What is M105 other than a compound? It cuts paint brilliantly period. It doesn’t attempt to be anything other than what it is, so why try to make it do what it is not designed to do.
The answer to the number of passes question should be obvious.
As many passes as it takes to remove the defects. You are the guy doing the compounding; therefore it should be your call to decide how much clear coat you want to remove. Deep swirls and similar defects are no match for M105, but the removal of RIDS has to be judged on a case by case basis. You can certainly diminish them, but is it worth it to totally remove them. If you are going to attempt to remove then you need to change your attack with a DA. Switch to a 3” or 4” pad. Just as in reducing your work area, reducing the size of your pad (opposite to a rotary) increases the aggressiveness of the cut.
Dusting and short work time.
If you’ve got this far reading this, I’d also like to add some comments and raise some questions about dusting. Just about every post here about M105 raises great concern about the fact that M105 creates dust. I’d have to agree that on certain paints that can be true to varying degrees depending on how clean you work. However I have to wonder about all the concern here about a little dust. During the course of any major paint correction, a vehicle is going to be washed multiple times before the final LSP stage. Since the dust will disappear at one of those washings why all the concern about it? Personally, I always wash after the compounding stage, not so much to remove the dust, but to thoroughly inspect my work before starting on the intermediate and final polishing stages.

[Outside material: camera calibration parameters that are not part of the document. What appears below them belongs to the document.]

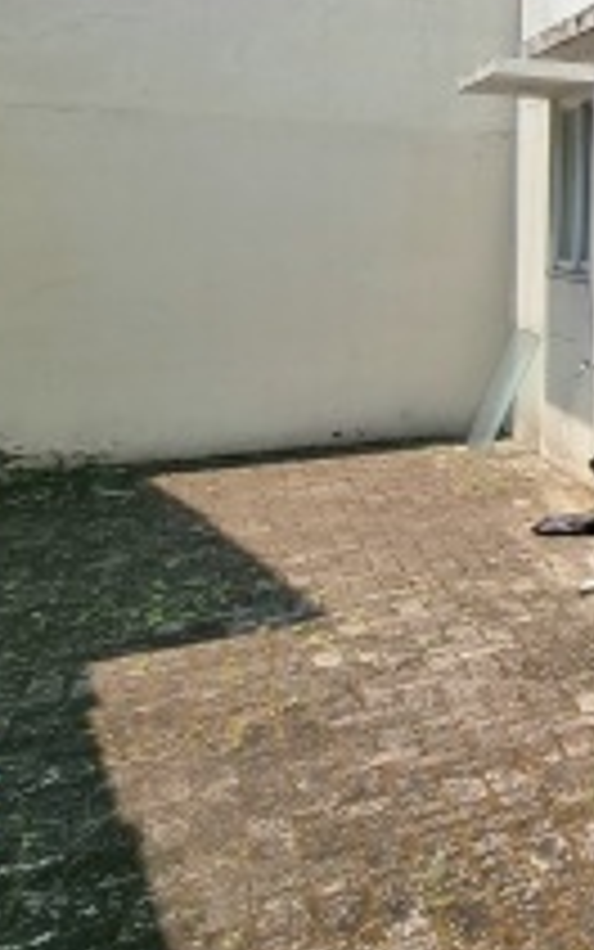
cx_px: 1240
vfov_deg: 46.3
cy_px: 171
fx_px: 1035
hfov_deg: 18.2
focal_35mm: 40
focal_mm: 2.2
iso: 50
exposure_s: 1/2000
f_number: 2.2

It seems to me that this concern about dusting has led other manufacturers to try and produce a non dusting formula to the detriment of their products as none of them cut as well as M105. Even Meguiars seem to be guilty of the same thing with their D300. It doesn’t dust all that much, but then it also doesn’t cut as well as M105.
The same thing appears to happening with work times with all these new products promising “longer work times”.

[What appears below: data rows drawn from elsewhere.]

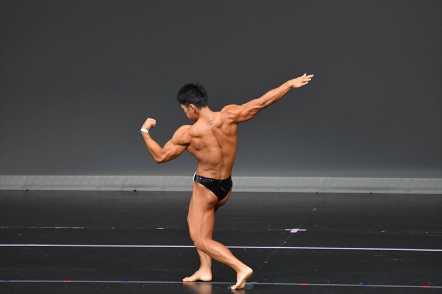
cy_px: 147
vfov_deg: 4.4
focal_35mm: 315
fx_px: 3866
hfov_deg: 6.5
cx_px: 221
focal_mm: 210
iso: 4000
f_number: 5.6
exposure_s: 1/400
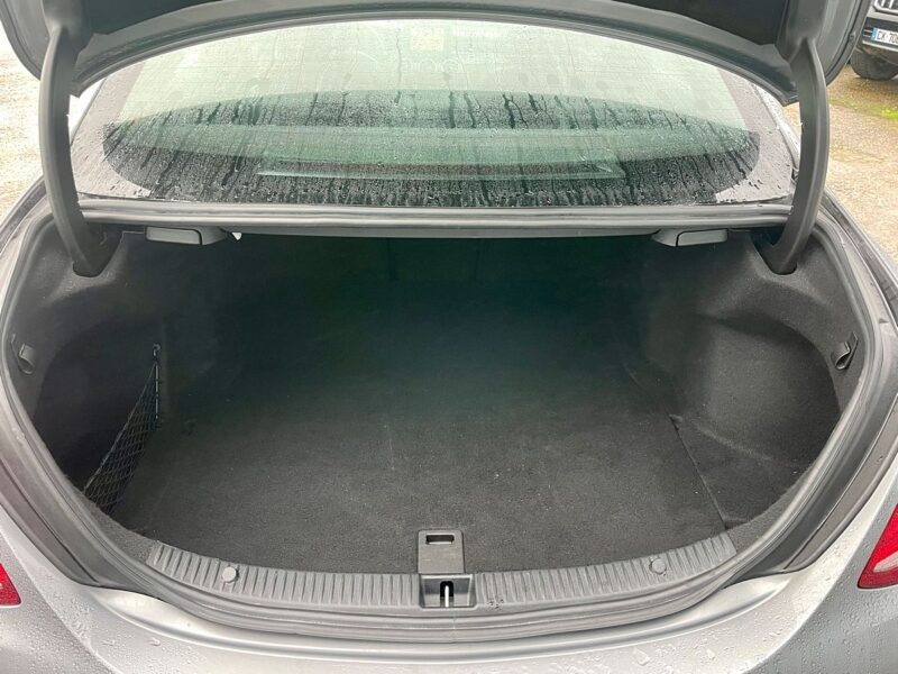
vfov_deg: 53.1
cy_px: 337
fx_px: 674
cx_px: 449
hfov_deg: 67.3
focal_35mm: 26
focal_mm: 4.2
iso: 125
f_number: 1.6
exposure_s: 1/79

M105 does have a short work time; I presume it was deliberately designed that way. It makes sense to me that it would be designed that way. Why would one need a long work time? The very definition of a long work time defeats the purpose of what a compound should do. Personally I want a compound to cut as quickly as possible. Once the defect is gone, I’m done compounding.

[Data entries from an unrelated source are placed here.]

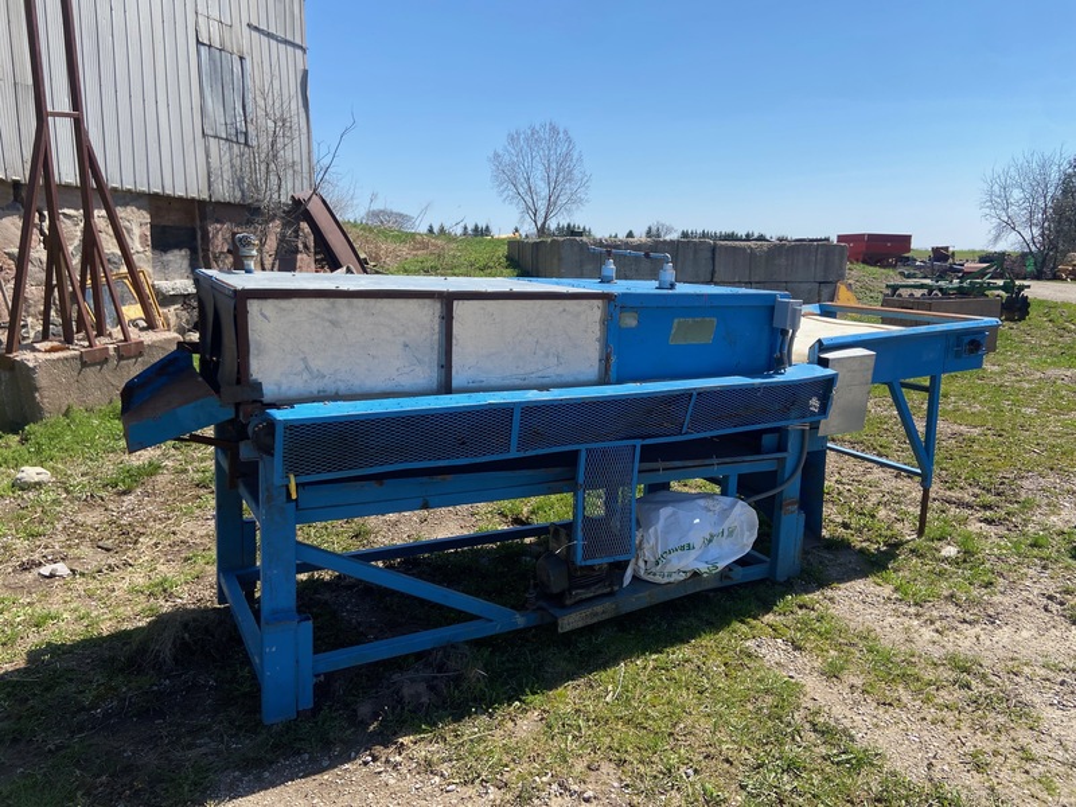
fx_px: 808
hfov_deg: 67.3
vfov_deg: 53.1
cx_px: 538
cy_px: 404
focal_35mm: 26
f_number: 1.8
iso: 32
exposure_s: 1/2571
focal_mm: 4.25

What to do if it doesn’t work as expected
Assuming you have ticked all the boxes above, there are only a small number of possibilities why M105 would fail to remove defects.
1. The pad you are using is too large for the power of your machine. Change pad sizes. For instance if using a 6.5” pad, change down to a 5.5” pad.
2. The pad you are using is not aggressive enough. Assuming you are using an LC Orange pad, consider LC’s Yellow pad or swap to something like a Surbuf R Series pad. You could also consider the LC Hydro Tech Cyan pad which has more cut than their orange. Please note that LC describes their orange pad as a light cutting pad, not a compounding pad. If you do swap to the yellow or the Surbuf, after successfully removing the defects you will most likely will then have to return to the orange pad to remove the hazing that either the Yellow pad or the Surbuf will most likely produce. If you do already have a more powerful DA you could also try the LC Purple Wool Foamed pad.
Another pad I find that has that extra cut that is sometimes required is the Festool orange. It is also a little like the Cyan pad in that it is also rather delicate in construction.
3. Your DA is too underpowered for the job, consider purchasing or borrowing one of the more powerful DAs.
4. You have that rare type of paint that M105 just doesn’t play well with. Most unlikely in my opinion, as I’ve only ever come across one example.